Computational identification of cross-reactive TCR epitopes with ARDitox

Cellular immunotherapies, such as those utilizing T lymphocytes expressing native or engineered T cell receptors (TCRs), have demonstrated therapeutic efficacy. However, some engineered high-affinity TCRs have caused fatal off-target immunotoxicity due to targeting epitopes later found to be expressed by both tumor cells and healthy tissues. Unfortunately, TCRs can be cross-reactive to epitopes with highly distinct sequences, making prediction difficult, and the exquisite sequence specificity of TCRs means that safety studies in mice miss human-specific epitopes.

To address this issue, we developed ARDitox, a novel in silico method based on computational immunology and artificial intelligence (AI) for predicting and analyzing potential TCR off-target toxicities. We tested the performance of ARDitox on four TCRs reported to target tumor-associated antigens, two of which are known to cause clinical immunotoxicity (MAGEA3_112-120 and MAGEA3_168-176 epitopes), one of which has experimentally identified off-target antigens (AFP_158-166 epitope), and the last one for which no cross-reactive epitopes are known (NY-ESO-1_157–165).
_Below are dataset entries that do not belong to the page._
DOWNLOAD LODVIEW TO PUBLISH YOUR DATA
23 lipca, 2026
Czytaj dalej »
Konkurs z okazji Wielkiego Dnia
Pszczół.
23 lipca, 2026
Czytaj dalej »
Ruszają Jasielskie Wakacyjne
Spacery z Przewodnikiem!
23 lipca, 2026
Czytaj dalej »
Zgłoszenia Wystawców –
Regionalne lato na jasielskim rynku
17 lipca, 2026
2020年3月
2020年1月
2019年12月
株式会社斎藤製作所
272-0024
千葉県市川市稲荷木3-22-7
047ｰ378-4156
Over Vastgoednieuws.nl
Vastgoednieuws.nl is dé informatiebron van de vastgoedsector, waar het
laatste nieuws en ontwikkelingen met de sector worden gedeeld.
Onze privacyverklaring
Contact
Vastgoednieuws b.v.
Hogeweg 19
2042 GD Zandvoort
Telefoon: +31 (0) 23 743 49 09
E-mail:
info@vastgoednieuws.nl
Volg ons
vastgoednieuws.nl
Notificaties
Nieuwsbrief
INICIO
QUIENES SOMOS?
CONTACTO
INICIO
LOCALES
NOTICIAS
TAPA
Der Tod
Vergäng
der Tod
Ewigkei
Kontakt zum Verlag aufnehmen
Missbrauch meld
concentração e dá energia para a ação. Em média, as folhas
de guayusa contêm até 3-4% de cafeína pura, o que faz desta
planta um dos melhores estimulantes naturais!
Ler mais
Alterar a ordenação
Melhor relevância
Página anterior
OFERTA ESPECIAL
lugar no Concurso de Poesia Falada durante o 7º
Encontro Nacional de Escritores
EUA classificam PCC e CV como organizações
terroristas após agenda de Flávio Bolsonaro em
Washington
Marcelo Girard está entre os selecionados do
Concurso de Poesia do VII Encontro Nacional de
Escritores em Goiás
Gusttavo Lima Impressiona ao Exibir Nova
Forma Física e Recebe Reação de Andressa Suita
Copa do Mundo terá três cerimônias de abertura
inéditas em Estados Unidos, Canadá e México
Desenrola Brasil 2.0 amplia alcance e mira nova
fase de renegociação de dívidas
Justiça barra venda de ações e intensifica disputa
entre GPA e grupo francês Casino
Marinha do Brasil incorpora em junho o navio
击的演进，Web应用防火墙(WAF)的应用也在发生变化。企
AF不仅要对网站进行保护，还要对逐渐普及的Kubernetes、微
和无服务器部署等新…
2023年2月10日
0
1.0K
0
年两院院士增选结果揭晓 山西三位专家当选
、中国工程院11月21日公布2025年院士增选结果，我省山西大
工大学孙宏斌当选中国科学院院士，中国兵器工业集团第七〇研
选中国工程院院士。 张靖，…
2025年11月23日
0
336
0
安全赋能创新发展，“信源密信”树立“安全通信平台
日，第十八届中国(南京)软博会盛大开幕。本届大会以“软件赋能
ARDitox confirmed the previously identified immunotoxic epitopes. We then expanded our analyses to a novel TCR targeting the tumor-associated antigen NLGN4X, frequently upregulated in gliomas. For this target, ARDitox identified a cross-reactive peptide that would not have been found using mouse models, highlighting the value of our computational approach.

Our findings underscore the value of the ARDitox in silico method for the early and reliable identification of off-target epitopes for further preclinical evaluation. This platform strongly supports the development of safer TCR-mediated immunotherapies.